[Opening Text section section]

Genus of flowering plants in the poppy family

Corydalis (from Greek korydalís "crested lark") is a genus of about 540 species of annual and perennial herbaceous plants in the family Papaveraceae, native to the temperate Northern Hemisphere and the high mountains of tropical eastern Africa. They are most diverse in China and the Himalayas, with at least 357 species in China. Corydalis species are the only dicots having only a single cotyledon (seed leaf).

==Ecology==
Corydalis species are used as food plants by the larva of some Lepidoptera species (butterflies), especially the clouded Apollo.

==Toxicity==
Corydalis cava and some other tuberous species contain the alkaloid bulbocapnine, which is occasionally used in medicine but scientific evidence is lacking in the correct dosages and side effects.

Many of the species in Corydalis contain other toxins and alkaloids like canadine, which blocks calcium. The species C. caseana is poisonous to livestock.

[Closing Text section section]
[Opening Data section]

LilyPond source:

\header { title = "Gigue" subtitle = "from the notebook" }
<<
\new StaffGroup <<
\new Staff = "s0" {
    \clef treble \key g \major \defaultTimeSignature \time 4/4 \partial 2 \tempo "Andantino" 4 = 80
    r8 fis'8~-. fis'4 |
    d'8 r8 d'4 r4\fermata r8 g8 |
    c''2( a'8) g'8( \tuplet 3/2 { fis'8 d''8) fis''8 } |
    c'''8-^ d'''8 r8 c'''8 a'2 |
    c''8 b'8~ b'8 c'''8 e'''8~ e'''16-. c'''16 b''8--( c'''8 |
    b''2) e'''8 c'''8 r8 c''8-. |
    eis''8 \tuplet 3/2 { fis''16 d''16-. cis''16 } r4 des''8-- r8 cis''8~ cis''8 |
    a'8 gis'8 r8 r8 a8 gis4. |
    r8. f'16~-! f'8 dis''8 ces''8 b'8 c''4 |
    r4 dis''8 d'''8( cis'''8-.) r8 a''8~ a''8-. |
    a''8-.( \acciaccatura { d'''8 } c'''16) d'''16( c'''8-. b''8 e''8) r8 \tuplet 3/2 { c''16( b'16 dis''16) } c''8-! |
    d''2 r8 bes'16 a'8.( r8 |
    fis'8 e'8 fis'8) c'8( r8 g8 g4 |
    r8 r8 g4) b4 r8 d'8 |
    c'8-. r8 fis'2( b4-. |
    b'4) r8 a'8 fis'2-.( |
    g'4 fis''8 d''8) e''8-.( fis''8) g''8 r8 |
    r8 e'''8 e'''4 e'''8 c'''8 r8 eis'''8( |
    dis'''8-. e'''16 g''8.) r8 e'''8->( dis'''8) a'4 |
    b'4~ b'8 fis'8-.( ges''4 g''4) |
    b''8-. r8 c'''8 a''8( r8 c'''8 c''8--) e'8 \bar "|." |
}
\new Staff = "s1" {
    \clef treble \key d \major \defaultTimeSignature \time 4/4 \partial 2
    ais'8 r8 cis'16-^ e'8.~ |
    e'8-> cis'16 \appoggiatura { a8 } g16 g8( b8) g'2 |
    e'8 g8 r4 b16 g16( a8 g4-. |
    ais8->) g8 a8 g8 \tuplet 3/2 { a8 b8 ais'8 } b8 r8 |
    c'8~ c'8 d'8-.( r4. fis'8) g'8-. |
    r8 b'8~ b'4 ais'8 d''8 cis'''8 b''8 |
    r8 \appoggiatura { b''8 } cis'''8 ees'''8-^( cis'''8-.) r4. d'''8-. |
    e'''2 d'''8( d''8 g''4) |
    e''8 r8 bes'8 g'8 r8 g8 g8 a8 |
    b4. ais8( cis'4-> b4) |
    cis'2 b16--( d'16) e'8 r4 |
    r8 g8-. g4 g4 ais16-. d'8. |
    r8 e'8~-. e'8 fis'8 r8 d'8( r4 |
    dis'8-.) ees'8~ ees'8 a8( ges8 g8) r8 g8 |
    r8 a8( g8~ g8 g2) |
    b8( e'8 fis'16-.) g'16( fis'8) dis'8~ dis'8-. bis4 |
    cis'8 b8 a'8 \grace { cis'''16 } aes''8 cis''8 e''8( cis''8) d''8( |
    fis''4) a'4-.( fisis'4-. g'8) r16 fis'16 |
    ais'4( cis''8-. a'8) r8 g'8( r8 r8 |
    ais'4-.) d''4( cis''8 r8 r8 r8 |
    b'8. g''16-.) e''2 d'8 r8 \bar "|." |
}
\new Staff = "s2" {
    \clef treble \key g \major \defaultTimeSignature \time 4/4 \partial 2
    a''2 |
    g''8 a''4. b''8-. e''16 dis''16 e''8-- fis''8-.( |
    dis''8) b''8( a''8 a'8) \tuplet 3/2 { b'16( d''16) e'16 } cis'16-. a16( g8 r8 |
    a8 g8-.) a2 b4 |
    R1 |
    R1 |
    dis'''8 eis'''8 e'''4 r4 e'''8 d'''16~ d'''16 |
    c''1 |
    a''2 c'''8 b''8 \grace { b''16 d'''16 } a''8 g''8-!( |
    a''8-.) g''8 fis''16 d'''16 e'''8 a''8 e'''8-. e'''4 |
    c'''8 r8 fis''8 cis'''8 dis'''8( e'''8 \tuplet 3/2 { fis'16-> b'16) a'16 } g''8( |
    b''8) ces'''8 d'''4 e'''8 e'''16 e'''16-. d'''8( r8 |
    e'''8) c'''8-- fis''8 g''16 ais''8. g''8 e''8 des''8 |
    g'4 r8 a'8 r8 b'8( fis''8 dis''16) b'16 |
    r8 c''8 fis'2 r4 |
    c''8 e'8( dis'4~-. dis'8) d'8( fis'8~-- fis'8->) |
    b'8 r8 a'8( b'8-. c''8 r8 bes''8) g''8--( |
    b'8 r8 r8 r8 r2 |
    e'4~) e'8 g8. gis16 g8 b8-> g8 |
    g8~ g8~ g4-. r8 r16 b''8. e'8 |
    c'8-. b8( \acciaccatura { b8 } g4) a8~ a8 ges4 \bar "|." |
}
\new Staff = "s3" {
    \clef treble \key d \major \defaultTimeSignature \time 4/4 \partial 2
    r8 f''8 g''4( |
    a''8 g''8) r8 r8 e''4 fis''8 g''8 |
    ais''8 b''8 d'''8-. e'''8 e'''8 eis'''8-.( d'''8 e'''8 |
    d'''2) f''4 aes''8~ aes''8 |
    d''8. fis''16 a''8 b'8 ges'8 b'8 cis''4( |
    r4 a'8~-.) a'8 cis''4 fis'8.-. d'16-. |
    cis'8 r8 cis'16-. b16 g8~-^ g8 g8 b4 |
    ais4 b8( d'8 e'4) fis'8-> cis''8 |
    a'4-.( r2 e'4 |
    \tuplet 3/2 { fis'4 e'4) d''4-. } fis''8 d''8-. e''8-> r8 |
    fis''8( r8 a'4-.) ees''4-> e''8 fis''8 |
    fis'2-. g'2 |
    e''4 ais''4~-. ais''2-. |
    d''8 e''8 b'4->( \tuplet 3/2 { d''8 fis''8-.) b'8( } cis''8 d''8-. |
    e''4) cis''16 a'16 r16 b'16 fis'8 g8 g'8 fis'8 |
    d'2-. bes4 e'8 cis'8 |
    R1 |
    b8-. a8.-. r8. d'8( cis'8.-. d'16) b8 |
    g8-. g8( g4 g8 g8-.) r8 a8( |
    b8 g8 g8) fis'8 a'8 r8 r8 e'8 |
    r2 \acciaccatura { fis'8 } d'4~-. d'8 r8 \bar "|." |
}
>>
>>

[Closing Data section]

#### Exercises to complete:
**a.** Name every geographic region or country that the Corydalis text mentions.
**b.** Quote everything in the Corydalis text from "Genus of flowering" down to "and side effects.".
Rely solely on the text about Corydalis.

#### Answers to this exercise:
**a.**
- Temperate Northern Hemisphere
- High mountains of tropical eastern Africa
- China
- Himalayas

**b.**
Genus of flowering plants in the poppy family

Corydalis (from Greek korydalís "crested lark") is a genus of about 540 species of annual and perennial herbaceous plants in the family Papaveraceae, native to the temperate Northern Hemisphere and the high mountains of tropical eastern Africa. They are most diverse in China and the Himalayas, with at least 357 species in China. Corydalis species are the only dicots having only a single cotyledon (seed leaf).

==Ecology==
Corydalis species are used as food plants by the larva of some Lepidoptera species (butterflies), especially the clouded Apollo.

==Toxicity==
Corydalis cava and some other tuberous species contain the alkaloid bulbocapnine, which is occasionally used in medicine but scientific evidence is lacking in the correct dosages and side effects.